# Input records:
Content starts
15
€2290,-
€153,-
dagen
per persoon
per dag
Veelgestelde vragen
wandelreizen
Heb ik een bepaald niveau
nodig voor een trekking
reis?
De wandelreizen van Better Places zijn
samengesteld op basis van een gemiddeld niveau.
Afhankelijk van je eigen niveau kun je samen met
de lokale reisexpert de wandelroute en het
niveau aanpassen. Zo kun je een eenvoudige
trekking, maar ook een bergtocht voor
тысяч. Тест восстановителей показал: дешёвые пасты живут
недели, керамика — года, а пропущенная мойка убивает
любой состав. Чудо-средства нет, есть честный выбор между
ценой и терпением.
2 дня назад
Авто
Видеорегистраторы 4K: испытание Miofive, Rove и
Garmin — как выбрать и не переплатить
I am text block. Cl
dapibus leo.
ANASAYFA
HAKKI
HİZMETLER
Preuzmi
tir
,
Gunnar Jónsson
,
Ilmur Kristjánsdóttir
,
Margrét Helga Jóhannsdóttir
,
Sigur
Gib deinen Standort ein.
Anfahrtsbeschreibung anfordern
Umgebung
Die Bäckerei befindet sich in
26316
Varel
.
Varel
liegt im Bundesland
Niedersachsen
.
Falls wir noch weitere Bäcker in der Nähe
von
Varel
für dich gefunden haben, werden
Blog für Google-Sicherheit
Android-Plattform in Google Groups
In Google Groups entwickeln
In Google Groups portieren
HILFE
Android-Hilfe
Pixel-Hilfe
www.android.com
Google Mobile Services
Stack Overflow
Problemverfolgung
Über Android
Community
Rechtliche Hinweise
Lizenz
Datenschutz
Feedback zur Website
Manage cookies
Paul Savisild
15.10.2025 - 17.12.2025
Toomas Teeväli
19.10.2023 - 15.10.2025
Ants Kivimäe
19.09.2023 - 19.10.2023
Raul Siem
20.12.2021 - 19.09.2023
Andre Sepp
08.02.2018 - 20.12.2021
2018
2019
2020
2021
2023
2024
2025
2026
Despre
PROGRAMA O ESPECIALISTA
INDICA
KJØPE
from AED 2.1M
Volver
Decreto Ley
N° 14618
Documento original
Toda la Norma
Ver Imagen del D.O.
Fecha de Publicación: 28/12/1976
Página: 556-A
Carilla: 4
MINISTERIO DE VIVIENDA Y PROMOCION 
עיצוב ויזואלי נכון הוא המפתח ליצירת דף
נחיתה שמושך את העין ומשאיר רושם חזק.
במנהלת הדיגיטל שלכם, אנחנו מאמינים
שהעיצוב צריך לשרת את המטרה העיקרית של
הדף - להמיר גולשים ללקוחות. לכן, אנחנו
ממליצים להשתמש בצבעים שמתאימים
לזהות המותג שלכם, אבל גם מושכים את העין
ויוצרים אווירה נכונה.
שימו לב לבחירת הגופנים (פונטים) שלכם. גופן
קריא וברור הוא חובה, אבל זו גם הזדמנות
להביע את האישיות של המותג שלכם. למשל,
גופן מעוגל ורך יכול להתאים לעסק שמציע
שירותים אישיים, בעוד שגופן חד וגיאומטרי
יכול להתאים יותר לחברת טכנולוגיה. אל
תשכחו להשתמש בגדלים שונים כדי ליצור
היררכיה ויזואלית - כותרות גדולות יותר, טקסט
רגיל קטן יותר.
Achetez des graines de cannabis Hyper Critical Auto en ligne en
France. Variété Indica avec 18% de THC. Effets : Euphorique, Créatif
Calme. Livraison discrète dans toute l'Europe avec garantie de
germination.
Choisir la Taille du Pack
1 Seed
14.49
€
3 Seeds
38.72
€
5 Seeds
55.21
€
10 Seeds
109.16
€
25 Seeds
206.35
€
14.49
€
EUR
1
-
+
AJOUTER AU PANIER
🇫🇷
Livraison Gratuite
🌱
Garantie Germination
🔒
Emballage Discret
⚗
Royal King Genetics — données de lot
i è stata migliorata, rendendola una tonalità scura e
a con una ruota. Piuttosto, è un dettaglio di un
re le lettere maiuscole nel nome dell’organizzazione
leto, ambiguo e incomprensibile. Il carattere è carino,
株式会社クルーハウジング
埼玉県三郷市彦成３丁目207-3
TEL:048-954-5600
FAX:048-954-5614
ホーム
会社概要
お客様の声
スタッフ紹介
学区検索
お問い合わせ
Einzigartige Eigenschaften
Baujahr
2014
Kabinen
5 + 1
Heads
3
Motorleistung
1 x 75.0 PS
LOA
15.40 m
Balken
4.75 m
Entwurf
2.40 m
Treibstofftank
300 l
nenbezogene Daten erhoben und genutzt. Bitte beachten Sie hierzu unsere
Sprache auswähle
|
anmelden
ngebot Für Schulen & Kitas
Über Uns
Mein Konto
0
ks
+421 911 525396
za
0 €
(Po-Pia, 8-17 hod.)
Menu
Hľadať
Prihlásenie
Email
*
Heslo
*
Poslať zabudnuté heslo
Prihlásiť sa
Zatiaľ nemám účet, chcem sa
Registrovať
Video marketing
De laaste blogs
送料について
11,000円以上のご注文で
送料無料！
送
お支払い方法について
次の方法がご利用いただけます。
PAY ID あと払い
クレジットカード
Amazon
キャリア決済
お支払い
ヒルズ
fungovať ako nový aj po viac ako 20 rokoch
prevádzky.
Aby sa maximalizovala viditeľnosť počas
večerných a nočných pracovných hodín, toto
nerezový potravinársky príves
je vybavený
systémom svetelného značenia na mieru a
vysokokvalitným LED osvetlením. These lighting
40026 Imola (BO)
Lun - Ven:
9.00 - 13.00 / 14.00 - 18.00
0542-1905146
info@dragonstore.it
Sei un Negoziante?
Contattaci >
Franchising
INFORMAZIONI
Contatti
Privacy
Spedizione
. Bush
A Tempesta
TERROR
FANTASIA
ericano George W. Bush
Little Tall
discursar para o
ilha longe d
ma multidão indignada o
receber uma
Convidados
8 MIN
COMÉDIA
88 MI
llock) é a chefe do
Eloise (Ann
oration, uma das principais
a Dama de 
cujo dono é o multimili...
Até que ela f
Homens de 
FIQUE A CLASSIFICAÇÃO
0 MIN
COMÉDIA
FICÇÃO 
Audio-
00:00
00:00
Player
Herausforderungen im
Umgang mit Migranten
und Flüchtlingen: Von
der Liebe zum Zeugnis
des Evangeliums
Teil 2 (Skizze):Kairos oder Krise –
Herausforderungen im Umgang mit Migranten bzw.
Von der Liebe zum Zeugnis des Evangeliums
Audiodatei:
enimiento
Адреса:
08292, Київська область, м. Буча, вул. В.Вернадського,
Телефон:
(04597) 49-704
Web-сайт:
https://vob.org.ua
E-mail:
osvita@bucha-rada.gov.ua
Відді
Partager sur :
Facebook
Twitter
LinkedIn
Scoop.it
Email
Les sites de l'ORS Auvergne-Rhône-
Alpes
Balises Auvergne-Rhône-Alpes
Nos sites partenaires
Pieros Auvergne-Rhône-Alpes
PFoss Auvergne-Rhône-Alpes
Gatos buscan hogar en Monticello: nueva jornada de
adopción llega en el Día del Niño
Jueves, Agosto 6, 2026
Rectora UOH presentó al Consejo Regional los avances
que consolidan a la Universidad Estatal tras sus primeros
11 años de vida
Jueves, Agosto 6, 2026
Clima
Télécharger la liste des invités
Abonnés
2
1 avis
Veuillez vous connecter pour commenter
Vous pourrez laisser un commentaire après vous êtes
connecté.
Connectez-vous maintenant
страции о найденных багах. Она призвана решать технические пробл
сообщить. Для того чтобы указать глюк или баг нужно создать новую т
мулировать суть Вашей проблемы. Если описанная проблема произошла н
Content ends
Please transcribe only the lines in the records above running from the line that has "PROGRAMA O ESPECIALISTA" through the line that has "במנהלת הדיגיטל שלכם, אנחנו מאמינים", both included, exactly as they appear.

PROGRAMA O ESPECIALISTA
INDICA
KJØPE
from AED 2.1M
Volver
Decreto Ley
N° 14618
Documento original
Toda la Norma
Ver Imagen del D.O.
Fecha de Publicación: 28/12/1976
Página: 556-A
Carilla: 4
MINISTERIO DE VIVIENDA Y PROMOCION 
עיצוב ויזואלי נכון הוא המפתח ליצירת דף
נחיתה שמושך את העין ומשאיר רושם חזק.
במנהלת הדיגיטל שלכם, אנחנו מאמינים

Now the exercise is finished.